# automatizacion de maquina estampadora



## JESY (Oct 11, 2007)

hola! 

estoy trabajando en la automatizacion de una maquina estampadora, ya tengo mi diagrama de control del PLC, mi diagrama neumatico, la descripcion del proceso que va a realizar la maquina, mi diagrama fase, y todo los requerimientos que me piden en el, pero uno de mis profesores me pide calculos de velocidad y presion que va a ejercer el piston al estampar la pieza y la verdad no tengo ni idea de como sacar esos datos, tambien me pide pues que hable sobre neumatica, hidraulica y fluidos pero no se si eso tenga mucho que ver con lo que estoy realizando pues es un proyecto sencillo y no requiere de tantos datos y temas, solo quisiera que me orientaran y saber si eso se requiere en cualquier proyecto de automatizacion y si es necesario.


----------



## thors (Oct 11, 2007)

- [TAREA PLANTEADA A] Resume en dos oraciones el hilo sobre la automatización de una máquina estampadora.
El texto y el listado no guardan ninguna relación entre sí.

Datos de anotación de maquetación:
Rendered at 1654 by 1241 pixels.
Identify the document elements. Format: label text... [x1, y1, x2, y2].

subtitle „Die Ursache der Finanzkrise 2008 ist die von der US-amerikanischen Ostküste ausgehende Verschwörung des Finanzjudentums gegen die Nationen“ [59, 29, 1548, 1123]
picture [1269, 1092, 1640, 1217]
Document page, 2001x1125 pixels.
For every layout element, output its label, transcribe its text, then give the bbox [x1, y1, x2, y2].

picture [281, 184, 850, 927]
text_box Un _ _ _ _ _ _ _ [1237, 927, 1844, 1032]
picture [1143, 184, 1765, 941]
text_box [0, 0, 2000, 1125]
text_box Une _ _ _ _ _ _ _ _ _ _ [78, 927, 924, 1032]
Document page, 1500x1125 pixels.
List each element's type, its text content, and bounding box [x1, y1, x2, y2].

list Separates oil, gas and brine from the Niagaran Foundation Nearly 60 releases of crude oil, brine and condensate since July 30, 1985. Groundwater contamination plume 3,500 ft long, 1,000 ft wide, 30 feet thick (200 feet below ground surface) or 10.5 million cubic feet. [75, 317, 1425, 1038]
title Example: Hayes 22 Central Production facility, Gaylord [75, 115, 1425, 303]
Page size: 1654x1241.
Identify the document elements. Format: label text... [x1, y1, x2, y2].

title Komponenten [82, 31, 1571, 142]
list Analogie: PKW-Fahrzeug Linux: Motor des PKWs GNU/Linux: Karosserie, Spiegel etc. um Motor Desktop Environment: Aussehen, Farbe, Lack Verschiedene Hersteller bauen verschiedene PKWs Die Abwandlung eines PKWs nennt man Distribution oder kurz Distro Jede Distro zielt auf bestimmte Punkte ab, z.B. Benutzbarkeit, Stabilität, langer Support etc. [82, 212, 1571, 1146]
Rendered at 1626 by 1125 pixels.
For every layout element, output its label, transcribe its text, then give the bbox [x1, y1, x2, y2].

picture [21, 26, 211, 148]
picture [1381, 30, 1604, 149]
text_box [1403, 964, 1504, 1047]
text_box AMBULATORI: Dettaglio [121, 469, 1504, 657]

- [TAREA PLANTEADA B] Edita el tramo del listado que va desde su inicio hasta la línea que contiene "picture [1269, 1092, 1640, 1217]", con ambos extremos incluidos, reemplazando "Rendered" por "Displayed" y sin cambiar nada más.

- [RESPUESTA COMPLETA A] JESY trabaja en la automatización de una máquina estampadora y ya cuenta con el diagrama de control del PLC, el diagrama neumático, la descripción del proceso y el diagrama de fases, pero uno de sus profesores le pide cálculos de la velocidad y la presión que ejercerá el pistón al estampar la pieza, además de hablar sobre neumática, hidráulica y fluidos. Como no sabe cómo obtener esos datos y considera que el proyecto es sencillo, pide orientación para saber si eso se requiere y es necesario en cualquier proyecto de automatización.

- [RESPUESTA COMPLETA B]
Displayed at 1654 by 1241 pixels.
Identify the document elements. Format: label text... [x1, y1, x2, y2].

subtitle „Die Ursache der Finanzkrise 2008 ist die von der US-amerikanischen Ostküste ausgehende Verschwörung des Finanzjudentums gegen die Nationen“ [59, 29, 1548, 1123]
picture [1269, 1092, 1640, 1217]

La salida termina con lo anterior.